The payment unit changes echo provisions included in CMS' failed attempt to adopt what it called the Home Health Grouping Model (HHGM), a sweeping overhaul of the home health payment system proposed the summer of 2017. APTA and other groups opposed nearly all of the proposals associated with HHGM, including the switch to the 30-day payment unit. In a letter to CMS, APTA described the 30-day unit as a change that would produce a "perverse financial incentive for providers to inappropriately decrease lengths of stay and/or avoid admitting patients who will require care beyond the 30-day episode." CMS dropped its efforts to adopt HHGM in the fall.
Although the 30-day unit adopted in the budget deal is similar to what was proposed in HHGM, there's 1 major difference: the provision now in place is budget-neutral. The 30-day unit proposed by CMS through the HHGM would have resulted in significant reductions in reimbursement.
But that doesn't mean the ideas behind HHGM are dead. In fact, says Kara Gainer, APTA's director of regulatory affairs, the budget deal also includes a provision directing the Department of Health and Human Services (HHS) to develop a new case-mix system that can be implemented by 2020. The concern of APTA and other home health supporters is that HHS will resurrect many of the changes proposed in the HHGM.
"We expect that HHS will attempt to create a case-mix system similar in nature to the HHGM," Gainer said. "However, HHS has said that its revisions will be based on feedback from a technical expert panel." That panel met on February 1 and included a representative from APTA. Gainer is hoping that at least 1 more panel meeting will be held in 2018.
So does Diana Kornetti, PT, MA, president of the APTA Home Health Section. Kornetti is also a credentialed home care coding specialist.
"Right now, it appears that only 1 technical expert panel meeting is required by law during 2018, and that's already happened," Kornetti said. "This is the first thing that needs to change. There is no guarantee that the home health industry and its stakeholders will have any future opportunity to review and discuss the issues and concerns that will arise."
According to Kornetti, should stakeholders get that opportunity, the case for the right kinds of changes to the home health payment will be much stronger if it's backed by documented outcomes for physical therapy.
"Patient acuity is critical," Kornetti said. "Capturing correct and thorough data, using objective measures, will be increasingly important to establishing an accurate payment for physical therapist services. We must speak the language of outcomes moving forward as a profession—our services must show our impact on reduction of costs, while continuing to strive for increasing clinical quality."
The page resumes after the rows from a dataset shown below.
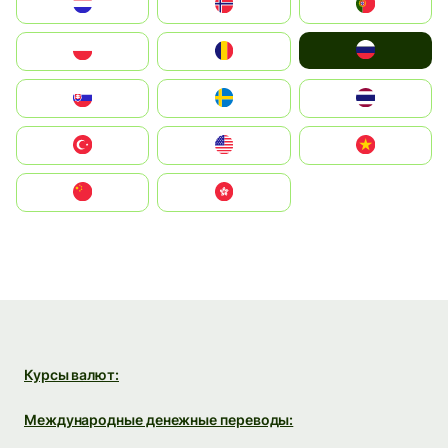
Nederland
Norge
Portugal
Россия
Polska
România
Slovensko
Ruoŧŧa
ไทย
Türkiye
United States
Vietnam
中国
中國香港特別行政區
Курсы валют:
Международные денежные переводы:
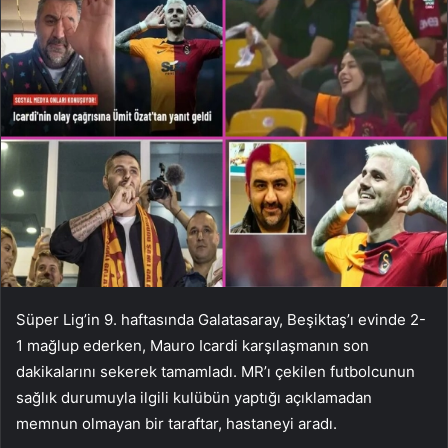
Süper Lig’in 9. haftasında Galatasaray, Beşiktaş’ı evinde 2-
1 mağlup ederken, Mauro Icardi karşılaşmanın son
dakikalarını sekerek tamamladı. MR’ı çekilen futbolcunun
sağlık durumuyla ilgili kulübün yaptığı açıklamadan
memnun olmayan bir taraftar, hastaneyi aradı.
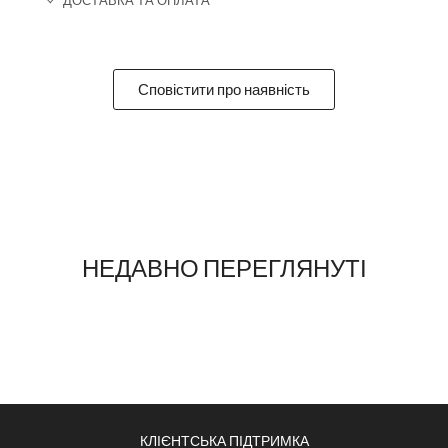
ДОСТАВКА ТА ОПЛАТА
Сповістити про наявність
НЕДАВНО ПЕРЕГЛЯНУТІ
КЛІЄНТСЬКА ПІДТРИМКА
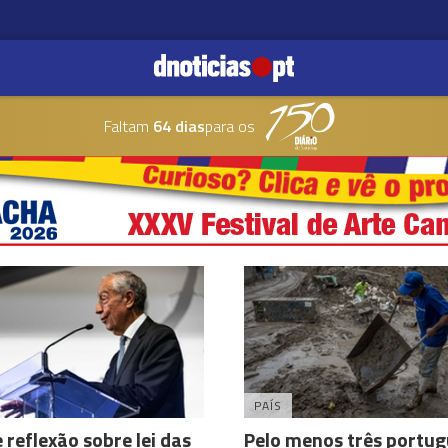
Faltam
64 dias
para os
PAÍS
 reflexão sobre lei das
Pelo menos três portu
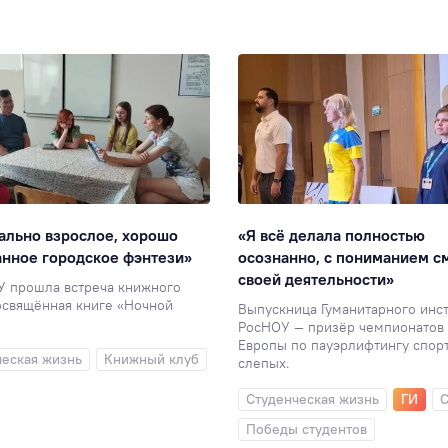
ально взрослое, хорошо
«Я всё делала полностью
нное городское фэнтези»
осознанно, с пониманием с
своей деятельности»
У прошла встреча книжного
освящённая книге «Ночной
Выпускница Гуманитарного инст
РосНОУ — призёр чемпионатов 
Европы по пауэрлифтингу спор
ческая жизнь
Книжный клуб
слепых.
Студенческая жизнь
ГИ
С
Победы студентов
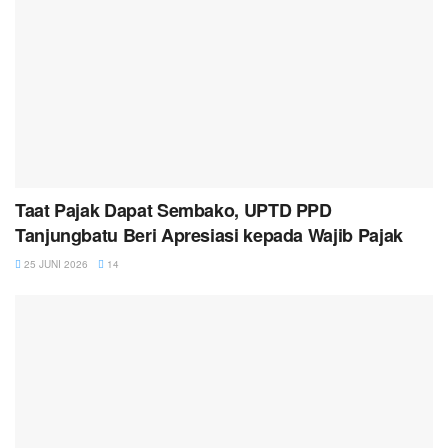
Taat Pajak Dapat Sembako, UPTD PPD
Tanjungbatu Beri Apresiasi kepada Wajib Pajak
25 JUNI 2026
14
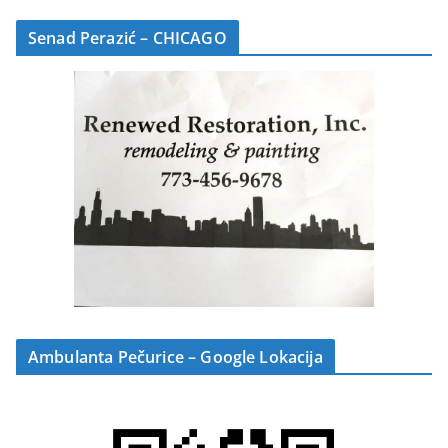
Senad Perazić – CHICAGO
Ambulanta Pečurice – Google Lokacija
With the therapy cap issue settled, APTA will focus its advocacy efforts in different ways, Gainer explained. The threats to home health will be 1 of the association's targets.
But as with any other attempt to get policymakers to listen, the effort will require participation from physical therapists and physical therapist assistants, Kornetti added.
"A key principle in our code of ethics speaks to advocacy for those we serve," Kornetti said. "It has never been more important for the postacute physical therapist and physical therapist assistant to become informed and participate in this process. One rung of our ladder toward a fully autonomous profession is having representation at the table where decisions are being made."